§ **ИЗБРАННЫЙ ОТРЫВОК**
У Горецкого, когда он писал свою Маринку, ее трагедию и страдания, не было спасительной для художника возможности — иметь хотя бы эстетическую разрядку (назовем это так), когда пишешь об огромном горе.

Ему, автору «Комаровской хроники», как и Маринке, осталось только страдание, голое, жестокое, неотступ­ное. И он идет навстречу ему. Любовью своей, всем сердцем, беспощадной памятью идет навстречу.

Если бы не это, тогда подробная, почти клиническая запись агонии девушки могла бы казаться натуралис­тичной, ненужно жестокой. А здесь, когда мы видим Маринку в ее последние часы, минуты, ее страдания как бы отраженными в глазах ее братьев — Лаврика и Кузьмы, как бы глазами ее матери видим (которая рано или поздно узнает), глазами далекой Комаровки, которая потеряла такую светлую свою дочь,— мы наблюдаем не «анатомию смерти», а нечто гораздо более возвышенное. Мы за Кузьмой видим реального человека — Горецкого Максима. Документ, факт дей­ствительный здесь выступает из-под всякой условности и обращается открыто к нашему сердцу — к нашему со­чувствию человеку, на которого столько свалилось, а он ни от чего боязливо не уклонился, всюду, всегда оставал­ся самим собой.

И на этот раз пошел навстречу еще одной беде, заставляя себя пережить, прожить все до единой мучи­тельные минуты несчастной Маринки (Ганны) — хотя бы этим, хотя бы так продлить ее короткий век на земле, которую она так любила и готовилась любить долго.

§ **ФРАГМЕНТЫ ДАННЫХ**
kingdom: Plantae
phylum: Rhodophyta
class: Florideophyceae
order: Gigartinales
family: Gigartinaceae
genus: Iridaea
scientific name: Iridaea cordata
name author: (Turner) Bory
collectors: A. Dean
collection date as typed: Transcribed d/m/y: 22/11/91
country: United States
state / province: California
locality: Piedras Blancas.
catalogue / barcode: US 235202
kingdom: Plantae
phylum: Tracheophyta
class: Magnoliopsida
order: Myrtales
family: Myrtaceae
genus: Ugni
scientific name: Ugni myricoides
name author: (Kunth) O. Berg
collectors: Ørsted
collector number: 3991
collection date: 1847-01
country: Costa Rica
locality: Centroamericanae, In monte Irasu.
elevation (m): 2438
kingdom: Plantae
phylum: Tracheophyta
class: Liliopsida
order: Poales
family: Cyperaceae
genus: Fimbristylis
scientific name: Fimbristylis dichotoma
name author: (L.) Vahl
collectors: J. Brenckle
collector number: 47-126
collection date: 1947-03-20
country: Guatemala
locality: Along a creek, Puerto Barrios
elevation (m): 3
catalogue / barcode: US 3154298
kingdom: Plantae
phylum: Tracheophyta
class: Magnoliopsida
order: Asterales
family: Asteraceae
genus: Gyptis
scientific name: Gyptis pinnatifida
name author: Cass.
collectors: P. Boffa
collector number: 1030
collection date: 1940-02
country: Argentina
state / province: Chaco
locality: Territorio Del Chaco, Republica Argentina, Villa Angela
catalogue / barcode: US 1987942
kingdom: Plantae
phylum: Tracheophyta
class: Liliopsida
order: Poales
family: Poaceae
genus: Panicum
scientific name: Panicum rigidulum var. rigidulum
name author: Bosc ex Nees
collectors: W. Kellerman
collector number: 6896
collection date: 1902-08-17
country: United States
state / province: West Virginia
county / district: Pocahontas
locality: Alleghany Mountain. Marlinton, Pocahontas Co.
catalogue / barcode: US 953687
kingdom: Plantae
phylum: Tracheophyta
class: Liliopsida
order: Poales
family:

§ **ВОПРОСЫ И ЗАДАНИЯ**
[A] Перечислите всех, чьими глазами, согласно отрывку о Горецком и Маринке, читатель видит страдания Маринки в ее последние часы.
[B] Продолжите отрывок о Горецком и Маринке, начиная сразу после его последнего предложения.

§ **ОТВЕТЫ ПО ПОРЯДКУ**
[A] Лаврик, Кузьма, мать Маринки, далекая Комаровка.

[B]
«...Около 4 часов Шура возвратилась из универ­ситета и на каждом шагу слышала, от Химы и от тети: «Где же наша новая девушка? Ушла и нет... Уж не случилось ли с ней чего-нибудь или с братом?..» Когда же принесли записку из яузской больницы — все сели в испуге и долго смотрели в недоумении друг на друга».

«...Когда Шура ехала в трамвае, ей казалось, что она увидит Марину такую, какою Марина ушла от нее: с улыбкой на лице и большой надеждой свидеться с братом».

«...Кровать Марины стояла у двери, она лежала на спине, глаза, большие и впалые, были открыты. В них были испуг и терпение. Лицо сразу осунулось после страданий и было бледновато-желтым. Голос слабый и тихий».

«...Они сидели до 8 часов. Последней ее просьбой к ним было: «Там лежит у меня замоченное белье, вы что-нибудь с ним сделайте».

Она вспоминала о доме, о матери, о братьях... Как бы хотела, чтобы кто-нибудь приехал свой, и вместе с тем не желала делать им больно».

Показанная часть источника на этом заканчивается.